Hiç bir şeye muhtaç olmayan, her şeyden müstağni olan Rabbimizin bizden istediği var.
Birincisi:
Var eden ve veren olarak kendi güç ve kudretini tanıyıp haddimizi bilmek. Haddini bilen kullar olarak Rabbimizin kurduğu nizamda bizim için çizdiği rotaya tabi olmak. Bu rota bir başkasının hak sınırını geçmeden yürüyeceğimiz tek rota. Rotaya uymamız; takvamızdır. (oto kontrol/direksiyon hâkimiyetini kaybetmemek)
Bu neyi sağlar?
İkincisi:
Bu hem cinsinin hakkına el uzatmamayı, sana uzanan ele de müdahale etmeyi beraberinde getirir. Ve yine kim olursa olsun haksızlık karşısında susmamayı, mazlumun yanında yer almayı beraberinde getirir. Bu da sosyal hayatta adaletin sağlanmasını dolayısıyla barış ve huzuru beraberinde getirir.
Üçüncüsü:
Âlemleri yoktan var eden Rabbimizin, kusursuzca işleyen nizamında edebiyle yerini bulup orada haddini bilerek yaşaması canlı cansız tüm varlık âleminin uyduğu rotaya tabi olması. Günümüz dünyasında otokontrolünü/takvasını kaybedip fücur batağına saplanan kişinin çevreye diğer canlara verdiği zarar ortada. Yeryüzünün ifsadına sebep olan tek şey insanoğlunun heva ve hevesini ilah edinerek kendince bir hak paylaşımına girmesidir. Bu tür oluşturulan hukuk sistemi ise zulümden başka bir şey ortaya koymaz. Kural koyma yetkisi güçlünün eline geçtiğinde zayıfların ezilmesi kaçınılmazdır.
Bu duruma düşmemenin ya da düştükten sonra doğrulmanın tek yolu Rabbimizin bize gönderdiği kitaba sımsıkı sarılıp bağlanmaktır. Kur’an bize öncelikle Rabbimiz olan Allah’ı tanıtır. O’nu takdir edip ona yani gösterdiği rotaya teslim olmayı öğretir. Kişiliğimiz hakka tabi olacak kıvama gelir. Ve gönülden bağlı kullar ile yollar aşılır. Bize kazandırdığı yüce ahlak vahyin bilgisiyle ve Rasûlullah’ın örnekliğiyle birleşince Allah’ın kitabında övgüyle bahsettiği Rahman’ın kulları* oluruz.
Furkan Suresi 63-68. Ayetler
O Rahman (olan Allah)ın kulları, yeryüzü üzerinde alçak gönüllü olarak yürürler ve cahiller kendileriyle muhatap oldukları zaman “Selam” derler.

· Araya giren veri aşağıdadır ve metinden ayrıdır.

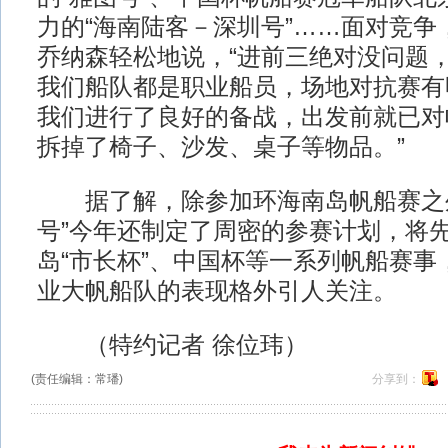
力的“海南陆客－深圳号”……面对竞争
乔纳森轻松地说，“进前三绝对没问题
我们船队都是职业船员，场地对抗赛有
我们进行了良好的备战，出发前就已对
拆掉了椅子、沙发、桌子等物品。”
据了解，除参加环海南岛帆船赛之外
号”今年还制定了周密的参赛计划，将
岛“市长杯”、中国杯等一系列帆船赛事
业大帆船队的表现格外引人关注。
（特约记者 徐位玮）
(责任编辑：常璠)
分享到：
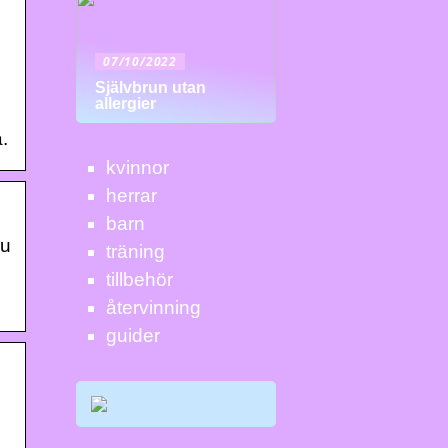
07/10/2022
Självbrun utan
allergier
.
kvinnor
herrar
barn
Du
träning
tillbehör
återvinning
guider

Onlar, Rablerine secde ederek ve kıyama durarak gecelerler.
Onlar: “Rabbimiz, cehennem azabını bizden geri çevir; gerçekten, onun azabı ödenmesi kaçınılmaz bir borç (veya sürekli bir acıdır)” derler.

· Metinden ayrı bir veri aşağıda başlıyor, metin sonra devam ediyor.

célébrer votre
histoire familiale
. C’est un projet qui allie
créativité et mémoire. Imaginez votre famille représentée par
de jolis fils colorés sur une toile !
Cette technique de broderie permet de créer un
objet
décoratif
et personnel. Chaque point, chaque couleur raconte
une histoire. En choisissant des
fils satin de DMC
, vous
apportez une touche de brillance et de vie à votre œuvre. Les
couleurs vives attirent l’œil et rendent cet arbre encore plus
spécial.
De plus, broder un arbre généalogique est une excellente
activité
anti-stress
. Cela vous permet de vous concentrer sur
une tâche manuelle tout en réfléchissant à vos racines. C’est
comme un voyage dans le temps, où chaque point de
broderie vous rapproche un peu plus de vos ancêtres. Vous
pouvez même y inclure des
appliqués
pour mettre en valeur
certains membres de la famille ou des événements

“Şüphesiz o, ne kötü bir karargâh ve ne kötü bir konaklama yeridir.”
Onlar, harcadıkları zaman, ne israf ederler, ne kısarlar; (harcamaları,) ikisi arasında orta bir yoldur.
Ve onlar, Allah ile beraber başka bir İlah’a tapmazlar. Allah’ın haram kıldığı canı haksız yere öldürmezler ve zina etmezler. Kim bunları yaparsa ‘ağır bir ceza ile’ karşılaşır.